Role-playing game publisher

RedBrick Limited was a New Zealand game company that produced role-playing games and game supplements. The company moved to the United States in 2010 and established business as RedBrick LLC. In 2018, RedBrick Publishing – the successor to RedBrick's earlier incarnations – started operations.

==History==
FASA Corp granted RedBrick Limited an Earthdawn license in 2005 after they submitted a proposal. RedBrick named their line "Earthdawn Classic" to differentiate it from an Earthdawn edition published by Living Room Games and to emphasize that they were emulating the original art styles and setting of the original FASA products. RedBrick began publication on this line with their Earthdawn Player's Companion (2005). Earthdawn had two companies in 2005 and 2006 simultaneously publishing material for the setting, but it was not long before RedBrick was the only remaining publisher of the game.

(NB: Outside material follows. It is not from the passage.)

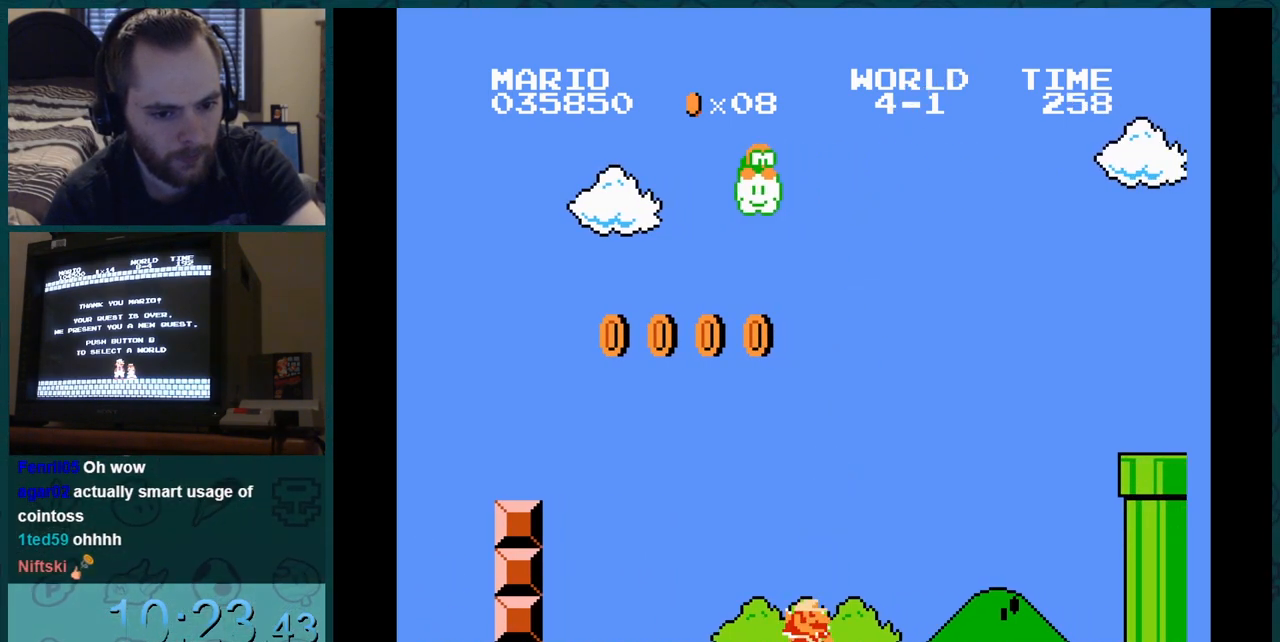
{"buttons": ["DPAD_RIGHT"], "events": [[317, "DPAD_DOWN", "up"], [317, "DPAD_RIGHT", "down"]]}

Holistic Design licensed Fading Suns to RedBrick Limited in 2007, and RedBrick stated their intention to publish new supplements utilizing the original Victory Point System, along with a third edition of the game, and began releasing adventures in PDF in 2007. RedBrick continued to publish their edition of Earthdawn through 2009, at which time they published a third edition of Earthdawn using the Flaming Cobra program at Mongoose Publishing for distribution. RedBrick Limited brought several of their publications to Mongoose to publish through Flaming Cobra, starting with their third edition of Earthdawn. RedBrick LLC officially ceased operations in 2012 after RedBrick's owners set up a new business with one of the founders of FASA Corporation, transferring their licenses to the nascent FASA Games, Inc.